Design files in plain text
···
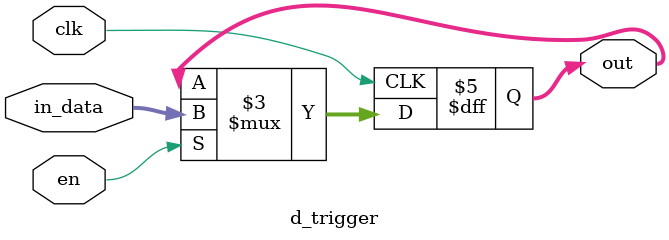
<source format=v>
module d_trigger(en,in_data,clk,out);
	input [7:0]in_data;
	input en;
	input clk;
	output reg [7:0]out;

	always @ (posedge clk)
	if(en)
		begin
			out <= in_data;
		end
	else
		begin
			out <= out;
		end
endmodule

</source>
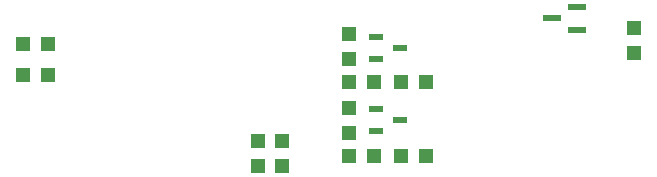
<source format=gbr>
G04*
G04 #@! TF.GenerationSoftware,Altium Limited,Altium Designer,24.2.2 (26)*
G04*
G04 Layer_Color=128*
%FSLAX44Y44*%
%MOMM*%
G71*
G04*
G04 #@! TF.SameCoordinates,200C4C84-4450-49E8-9A81-A87B66CA8C1A*
G04*
G04*
G04 #@! TF.FilePolarity,Positive*
G04*
G01*
G75*
%ADD19R,1.2000X1.2000*%
%ADD22R,1.2000X1.2000*%
%ADD33R,1.3000X0.6000*%
%ADD73R,1.6000X0.6000*%
D19*
X293370Y19050D02*
D03*
Y81280D02*
D03*
X38050Y113970D02*
D03*
X17050D02*
D03*
X314370Y81280D02*
D03*
Y19050D02*
D03*
X358090D02*
D03*
X337090D02*
D03*
X358090Y81280D02*
D03*
X337090D02*
D03*
X38050Y87300D02*
D03*
X17050D02*
D03*
D22*
X293370Y121870D02*
D03*
Y100870D02*
D03*
Y38640D02*
D03*
Y59640D02*
D03*
X534670Y126950D02*
D03*
Y105950D02*
D03*
X215900Y10836D02*
D03*
Y31836D02*
D03*
X236220Y31700D02*
D03*
Y10700D02*
D03*
D33*
X336890Y110490D02*
D03*
X315890Y100990D02*
D03*
X315890Y119990D02*
D03*
X336890Y49530D02*
D03*
X315890Y40030D02*
D03*
X315890Y59030D02*
D03*
D73*
X486742Y144882D02*
D03*
Y125882D02*
D03*
X464742Y135382D02*
D03*
M02*

</source>
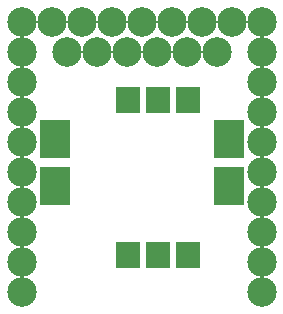
<source format=gbr>
G04 #@! TF.FileFunction,Soldermask,Bot*
%FSLAX46Y46*%
G04 Gerber Fmt 4.6, Leading zero omitted, Abs format (unit mm)*
G04 Created by KiCad (PCBNEW 4.0.6) date 09/05/17 06:11:10*
%MOMM*%
%LPD*%
G01*
G04 APERTURE LIST*
%ADD10C,0.100000*%
%ADD11C,2.500000*%
%ADD12R,2.000000X2.200000*%
%ADD13R,2.600000X3.200000*%
G04 APERTURE END LIST*
D10*
D11*
X157761000Y-67845000D03*
X155221000Y-67845000D03*
X152681000Y-67845000D03*
X150141000Y-67845000D03*
X147601000Y-67845000D03*
X145061000Y-67845000D03*
D12*
X155331000Y-71945000D03*
X152791000Y-71945000D03*
X150251000Y-71945000D03*
X155331000Y-85045000D03*
X152791000Y-85045000D03*
X150251000Y-85045000D03*
D13*
X158781000Y-75245000D03*
X158781000Y-79245000D03*
X144081000Y-79245000D03*
X144081000Y-75245000D03*
D11*
X161571000Y-67845000D03*
X161571000Y-70385000D03*
X161571000Y-72925000D03*
X161571000Y-75465000D03*
X161571000Y-78005000D03*
X161571000Y-80545000D03*
X161571000Y-83085000D03*
X161571000Y-85625000D03*
X161571000Y-88165000D03*
X161571000Y-65305000D03*
X159031000Y-65305000D03*
X156491000Y-65305000D03*
X153951000Y-65305000D03*
X151411000Y-65305000D03*
X148871000Y-65305000D03*
X146331000Y-65305000D03*
X143791000Y-65305000D03*
X141251000Y-65305000D03*
X141251000Y-67845000D03*
X141251000Y-70385000D03*
X141251000Y-72925000D03*
X141251000Y-75465000D03*
X141251000Y-78005000D03*
X141251000Y-80545000D03*
X141251000Y-83085000D03*
X141251000Y-85625000D03*
X141251000Y-88165000D03*
M02*

</source>
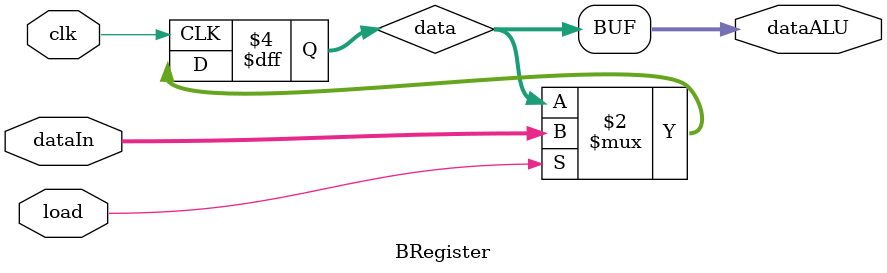
<source format=sv>
module ALU(A, B, opcode, send, resultOut);
  input[7:0] A;
  input[7:0] B;
  input[3:0] opcode;
  input send;
  output[7:0] resultOut;
  
  reg[7:0] result;
  
  assign resultOut = send ? result : 8'bzzzz_zzzz; //result is buffered
  
  always@(A or B)
    begin
      if(opcode==4'b0000) result <= A+B;
      /*case
        begin
          
        end
      endcase*/
    end
  
endmodule

module ARegister(dataIn, dataOut, dataALU, load, send, clk); //clock needed
  
  input[7:0] dataIn;
  output[7:0] dataOut;
  output[7:0] dataALU;
  input load, send, clk;
  
  reg[7:0] data;
  
  assign dataOut = send ? data : 8'bzzzz_zzzz;//goes to bus when send is set
  assign dataALU = data; //goes to alu
  
  always@(posedge clk)
    begin
      if(load)
        begin
          data <= dataIn; 
        end
    end
  
endmodule

module BRegister(clk, dataIn, dataALU, load);
  input clk, load;
  input[7:0] dataIn;
  output[7:0] dataALU;
  
  reg[7:0] data;
  
  assign dataALU = data;
  
  always@(posedge clk)
    begin
      if(load)
        begin
          data<=dataIn;
        end
    end
endmodule
</source>
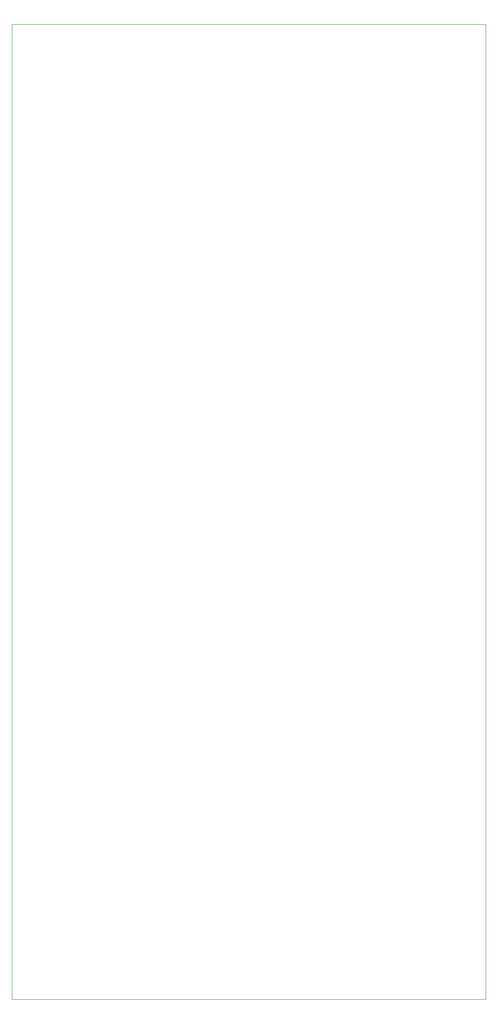
<source format=gbr>
G04 #@! TF.FileFunction,Profile,NP*
%FSLAX46Y46*%
G04 Gerber Fmt 4.6, Leading zero omitted, Abs format (unit mm)*
G04 Created by KiCad (PCBNEW 4.0.4-stable) date 02/16/17 08:27:34*
%MOMM*%
%LPD*%
G01*
G04 APERTURE LIST*
%ADD10C,0.100000*%
G04 APERTURE END LIST*
D10*
X188200000Y-54500000D02*
X188200000Y-241500000D01*
X97200000Y-241500000D02*
X188200000Y-241500000D01*
X97200000Y-54500000D02*
X188200000Y-54500000D01*
X97200000Y-54500000D02*
X97200000Y-241500000D01*
M02*

</source>
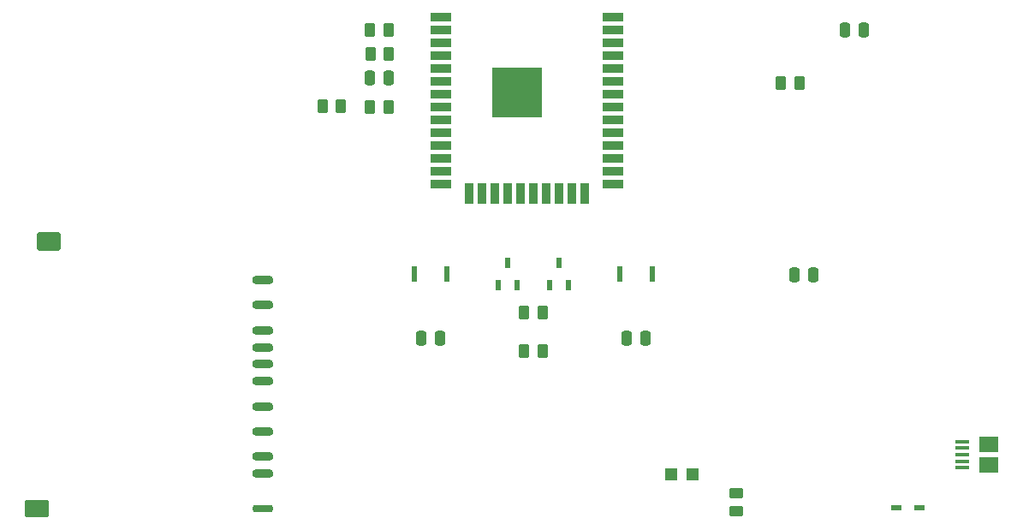
<source format=gbr>
%TF.GenerationSoftware,KiCad,Pcbnew,(6.0.2)*%
%TF.CreationDate,2022-03-10T00:26:05-05:00*%
%TF.ProjectId,tower,746f7765-722e-46b6-9963-61645f706362,rev?*%
%TF.SameCoordinates,Original*%
%TF.FileFunction,Paste,Top*%
%TF.FilePolarity,Positive*%
%FSLAX46Y46*%
G04 Gerber Fmt 4.6, Leading zero omitted, Abs format (unit mm)*
G04 Created by KiCad (PCBNEW (6.0.2)) date 2022-03-10 00:26:05*
%MOMM*%
%LPD*%
G01*
G04 APERTURE LIST*
G04 Aperture macros list*
%AMRoundRect*
0 Rectangle with rounded corners*
0 $1 Rounding radius*
0 $2 $3 $4 $5 $6 $7 $8 $9 X,Y pos of 4 corners*
0 Add a 4 corners polygon primitive as box body*
4,1,4,$2,$3,$4,$5,$6,$7,$8,$9,$2,$3,0*
0 Add four circle primitives for the rounded corners*
1,1,$1+$1,$2,$3*
1,1,$1+$1,$4,$5*
1,1,$1+$1,$6,$7*
1,1,$1+$1,$8,$9*
0 Add four rect primitives between the rounded corners*
20,1,$1+$1,$2,$3,$4,$5,0*
20,1,$1+$1,$4,$5,$6,$7,0*
20,1,$1+$1,$6,$7,$8,$9,0*
20,1,$1+$1,$8,$9,$2,$3,0*%
G04 Aperture macros list end*
%ADD10RoundRect,0.250000X-0.250000X-0.475000X0.250000X-0.475000X0.250000X0.475000X-0.250000X0.475000X0*%
%ADD11RoundRect,0.250000X0.250000X0.475000X-0.250000X0.475000X-0.250000X-0.475000X0.250000X-0.475000X0*%
%ADD12R,1.350000X0.400000*%
%ADD13R,1.900000X1.500000*%
%ADD14R,0.600000X1.100000*%
%ADD15RoundRect,0.250000X-0.262500X-0.450000X0.262500X-0.450000X0.262500X0.450000X-0.262500X0.450000X0*%
%ADD16RoundRect,0.250000X0.262500X0.450000X-0.262500X0.450000X-0.262500X-0.450000X0.262500X-0.450000X0*%
%ADD17R,0.550000X1.500000*%
%ADD18RoundRect,0.250400X-0.749600X0.149600X-0.749600X-0.149600X0.749600X-0.149600X0.749600X0.149600X0*%
%ADD19RoundRect,0.249900X-0.750100X0.100100X-0.750100X-0.100100X0.750100X-0.100100X0.750100X0.100100X0*%
%ADD20RoundRect,0.249900X-0.950100X0.600100X-0.950100X-0.600100X0.950100X-0.600100X0.950100X0.600100X0*%
%ADD21RoundRect,0.250200X-0.949800X0.649800X-0.949800X-0.649800X0.949800X-0.649800X0.949800X0.649800X0*%
%ADD22R,1.075000X0.500000*%
%ADD23R,2.000000X0.900000*%
%ADD24R,0.900000X2.000000*%
%ADD25R,5.000000X5.000000*%
%ADD26R,1.200000X1.200000*%
%ADD27RoundRect,0.250000X0.450000X-0.262500X0.450000X0.262500X-0.450000X0.262500X-0.450000X-0.262500X0*%
G04 APERTURE END LIST*
D10*
%TO.C,C1*%
X164150000Y-88900000D03*
X166050000Y-88900000D03*
%TD*%
D11*
%TO.C,C2*%
X145730000Y-88900000D03*
X143830000Y-88900000D03*
%TD*%
D10*
%TO.C,C6*%
X185740000Y-58420000D03*
X187640000Y-58420000D03*
%TD*%
%TO.C,C7*%
X180720000Y-82640000D03*
X182620000Y-82640000D03*
%TD*%
D12*
%TO.C,J1*%
X197297500Y-101720000D03*
X197297500Y-101070000D03*
X197297500Y-100420000D03*
X197297500Y-99770000D03*
X197297500Y-99120000D03*
D13*
X199997500Y-101420000D03*
X199997500Y-99420000D03*
%TD*%
D14*
%TO.C,Q1*%
X151450000Y-83650000D03*
X153350000Y-83650000D03*
X152400000Y-81450000D03*
%TD*%
%TO.C,Q2*%
X156530000Y-83650000D03*
X158430000Y-83650000D03*
X157480000Y-81450000D03*
%TD*%
D15*
%TO.C,R1*%
X179417500Y-63660000D03*
X181242500Y-63660000D03*
%TD*%
D16*
%TO.C,R2*%
X155852500Y-90170000D03*
X154027500Y-90170000D03*
%TD*%
D15*
%TO.C,R3*%
X154027500Y-86360000D03*
X155852500Y-86360000D03*
%TD*%
D16*
%TO.C,R4*%
X140612500Y-66040000D03*
X138787500Y-66040000D03*
%TD*%
D15*
%TO.C,R5*%
X138787500Y-58420000D03*
X140612500Y-58420000D03*
%TD*%
D17*
%TO.C,SW1*%
X166725000Y-82550000D03*
X163475000Y-82550000D03*
%TD*%
%TO.C,SW2*%
X143155000Y-82550000D03*
X146405000Y-82550000D03*
%TD*%
D18*
%TO.C,J4*%
X128180000Y-85650000D03*
X128180000Y-88150000D03*
X128180000Y-91450000D03*
X128180000Y-93150000D03*
X128180000Y-95650000D03*
X128180000Y-98150000D03*
X128180000Y-100580000D03*
X128180000Y-102280000D03*
X128180000Y-83150000D03*
X128180000Y-89850000D03*
D19*
X128180000Y-105770000D03*
D20*
X105780000Y-105780000D03*
D21*
X106980000Y-79330000D03*
%TD*%
D22*
%TO.C,D1*%
X190778000Y-105670000D03*
X193102000Y-105670000D03*
%TD*%
D11*
%TO.C,C3*%
X140650000Y-63210000D03*
X138750000Y-63210000D03*
%TD*%
D23*
%TO.C,IC1*%
X145800000Y-57125000D03*
X145800000Y-58395000D03*
X145800000Y-59665000D03*
X145800000Y-60935000D03*
X145800000Y-62205000D03*
X145800000Y-63475000D03*
X145800000Y-64745000D03*
X145800000Y-66015000D03*
X145800000Y-67285000D03*
X145800000Y-68555000D03*
X145800000Y-69825000D03*
X145800000Y-71095000D03*
X145800000Y-72365000D03*
X145800000Y-73635000D03*
D24*
X148585000Y-74635000D03*
X149855000Y-74635000D03*
X151125000Y-74635000D03*
X152395000Y-74635000D03*
X153665000Y-74635000D03*
X154935000Y-74635000D03*
X156205000Y-74635000D03*
X157475000Y-74635000D03*
X158745000Y-74635000D03*
X160015000Y-74635000D03*
D23*
X162800000Y-73635000D03*
X162800000Y-72365000D03*
X162800000Y-71095000D03*
X162800000Y-69825000D03*
X162800000Y-68555000D03*
X162800000Y-67285000D03*
X162800000Y-66015000D03*
X162800000Y-64745000D03*
X162800000Y-63475000D03*
X162800000Y-62205000D03*
X162800000Y-60935000D03*
X162800000Y-59665000D03*
X162800000Y-58395000D03*
X162800000Y-57125000D03*
D25*
X153300000Y-64625000D03*
%TD*%
D26*
%TO.C,D2*%
X168590000Y-102400000D03*
X170690000Y-102400000D03*
%TD*%
D27*
%TO.C,R6*%
X174960000Y-106052500D03*
X174960000Y-104227500D03*
%TD*%
D15*
%TO.C,R7*%
X134057500Y-65990000D03*
X135882500Y-65990000D03*
%TD*%
D16*
%TO.C,R8*%
X140642500Y-60820000D03*
X138817500Y-60820000D03*
%TD*%
M02*

</source>
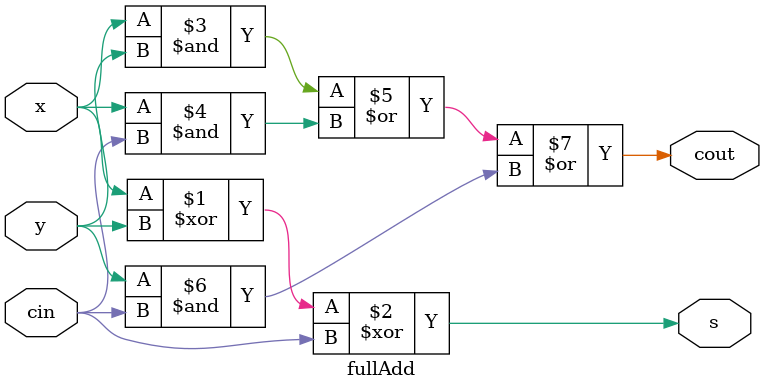
<source format=v>
`timescale 1ns / 1ps


module fullAdd(
    input x,
    input y,
    input cin,
    output s,
    output cout
    );
    
    assign s = x ^ y ^ cin;
    assign cout = (x & y) | (x & cin) | (y & cin);
endmodule

</source>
···
### The problem
Above are the records. Print exactly, and only, the lines from the line with "0 $1 Rounding radius*" to the line with "20,1,$1+$1,$6,$7,$8,$9,0*", both inclusive.

### Response
0 $1 Rounding radius*
0 $2 $3 $4 $5 $6 $7 $8 $9 X,Y pos of 4 corners*
0 Add a 4 corners polygon primitive as box body*
4,1,4,$2,$3,$4,$5,$6,$7,$8,$9,$2,$3,0*
0 Add four circle primitives for the rounded corners*
1,1,$1+$1,$2,$3*
1,1,$1+$1,$4,$5*
1,1,$1+$1,$6,$7*
1,1,$1+$1,$8,$9*
0 Add four rect primitives between the rounded corners*
20,1,$1+$1,$2,$3,$4,$5,0*
20,1,$1+$1,$4,$5,$6,$7,0*
20,1,$1+$1,$6,$7,$8,$9,0*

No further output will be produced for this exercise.